Comparison of Genomic and Proteomic Biomarkers in CTCs and Biopsies from HRPC Patients

Clinical Application: Verification of the method of using CTCs as a surrogate marker for the primary tumor

Key Words: tumor biopsies, CTCs, protein expression, FISH, surrogate marker, comparison study

Background: The link between circulating tumor cells (CTCs) and the primary tumor has always been of interest in the field of oncology. The ability to use CTCs as a sort of “liquid biopsy” to assess the biological status of a patient’s cancer is one that holds great value. This study examines a set of both genomic and proteomic biomarkers in hormonerefractory prostate cancer patients (HRPC), attempting to verify through biomarker comparison in CTCs and tissue (both archival and fresh biopsy) the idea of using CTCs as a surrogate for the primary tumor.

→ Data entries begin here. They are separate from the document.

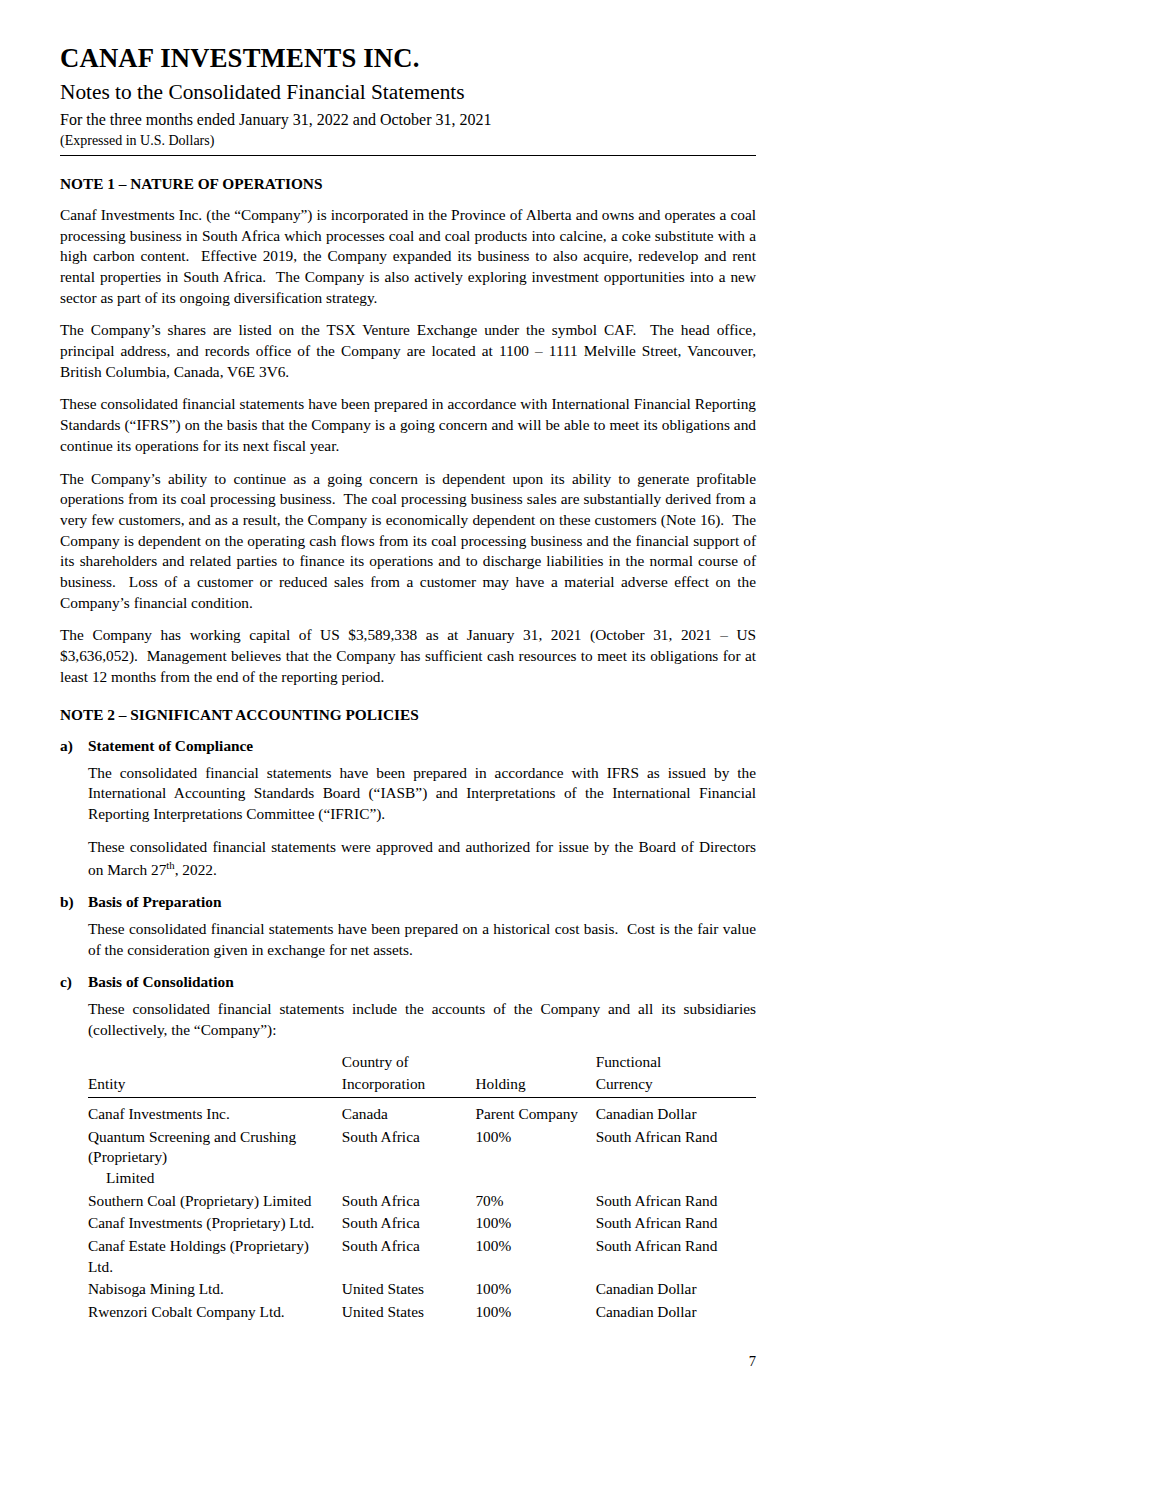CANAF INVESTMENTS INC.
Notes to the Consolidated Financial Statements
For the three months ended January 31, 2022 and October 31, 2021
(Expressed in U.S. Dollars)
Note 1 – Nature of Operations
Canaf Investments Inc. (the “Company”) is incorporated in the Province of Alberta and owns and operates a coal processing business in South Africa which processes coal and coal products into calcine, a coke substitute with a high carbon content. Effective 2019, the Company expanded its business to also acquire, redevelop and rent rental properties in South Africa. The Company is also actively exploring investment opportunities into a new sector as part of its ongoing diversification strategy.
The Company’s shares are listed on the TSX Venture Exchange under the symbol CAF. The head office, principal address, and records office of the Company are located at 1100 – 1111 Melville Street, Vancouver, British Columbia, Canada, V6E 3V6.
These consolidated financial statements have been prepared in accordance with International Financial Reporting Standards (“IFRS”) on the basis that the Company is a going concern and will be able to meet its obligations and continue its operations for its next fiscal year.
The Company’s ability to continue as a going concern is dependent upon its ability to generate profitable operations from its coal processing business. The coal processing business sales are substantially derived from a very few customers, and as a result, the Company is economically dependent on these customers (Note 16). The Company is dependent on the operating cash flows from its coal processing business and the financial support of its shareholders and related parties to finance its operations and to discharge liabilities in the normal course of business. Loss of a customer or reduced sales from a customer may have a material adverse effect on the Company’s financial condition.
The Company has working capital of US $3,589,338 as at January 31, 2021 (October 31, 2021 – US $3,636,052). Management believes that the Company has sufficient cash resources to meet its obligations for at least 12 months from the end of the reporting period.
Note 2 – Significant Accounting Policies
a) Statement of Compliance
The consolidated financial statements have been prepared in accordance with IFRS as issued by the International Accounting Standards Board (“IASB”) and Interpretations of the International Financial Reporting Interpretations Committee (“IFRIC”).
These consolidated financial statements were approved and authorized for issue by the Board of Directors on March 27th, 2022.
b) Basis of Preparation
These consolidated financial statements have been prepared on a historical cost basis. Cost is the fair value of the consideration given in exchange for net assets.
c) Basis of Consolidation
These consolidated financial statements include the accounts of the Company and all its subsidiaries (collectively, the “Company”):
| | Country of | | Functional |
| --- | --- | --- | --- |
| Entity | Incorporation | Holding | Currency |
| Canaf Investments Inc. | Canada | Parent Company | Canadian Dollar |
| Quantum Screening and Crushing (Proprietary) Limited | South Africa | 100% | South African Rand |
| Southern Coal (Proprietary) Limited | South Africa | 70% | South African Rand |
| Canaf Investments (Proprietary) Ltd. | South Africa | 100% | South African Rand |
| Canaf Estate Holdings (Proprietary) Ltd. | South Africa | 100% | South African Rand |
| Nabisoga Mining Ltd. | United States | 100% | Canadian Dollar |
| Rwenzori Cobalt Company Ltd. | United States | 100% | Canadian Dollar |
7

Methods: Three tubes of blood were drawn from a total of twenty HRPC patients with available archival tissue. Metastatic site biopsies were taken from these patients as well. Two tubes of blood were processed on the CellSearch® platform, using the Profile Kit. These cells were then fixed, placed on slides, and stained for CTC phenotypic markers (DAPI, cytokeratin (CK), CD45) and the biomarkers of interest. The slides were analyzed using Laser Scanning Cytometry (LSC); CTCs were identified as API+/CK+/CD45- cells, and the expression levels of the biomarkers was reported in these cells. The archival and biopsy slides for each patient were stained and analyzed in the same manner as the CTCs. All three tissue types were then hybridized and analyzed for the FISH markers of interest. The third tube of blood was enriched for EpCAM+ cells using the Miltenyi AutoMACS® platform. RNA was extracted from the enriched cells, reverse transcribed to obtain cDNA, and preamplified before qRT-PCR was performed.

Results:

Figure 1. Biomarker Expression Levels in Different Tissues from All Patients. Results from the protein expression analysis across archival tissue, metastatic tissue, and CTCs are shown here. The Mean Fluorescent Intensity (MFI) of a single biomarker is plotted on each graph; biomarkers A, B, and C indicate a similar staining pattern across all three tissue types. Additional analysis indicated that biomarker A showed a statistically significant correlation between the expression levels in metastatic tissues and CTCs, while biomarker B showed a statistically significant correlation between both expression levels in archival and metastatic tissues and metastatic tissues and CTCs. Biomarker D exhibited a statistically significant correlation in archival and metastatic tissues. Higher expression of biomarker C was observed in the CTCs of some patients compared to archival and metastatic tissues, perhaps indicating reactivation of marker-dependent pathways in the CTCs of these patients. This marker was also analyzed by FISH; a high degree of concordance was found between the archival and metastatic tissues, but not with CTCs, illustrating further that some change is occurring in the CTCs to modify the expression patterns of this marker. Another marker (not shown) was also examined by FISH and PCR, but minimal concordance was found (3/11 patients between archival and metastatic tissues showed deletion of abnormal phenotype by FISH; only 1 patient exhibited this deletion in all tissue types).

Impact: Correlation was found between the expression of specific biomarkers in archival tissue, metastatic tissue, and CTCs in HRPC, lending validity to the idea of using CTCs as a surrogate marker for the study of the primary tumor. Further cases should be completed in order to more fully explore the depth of this correlation.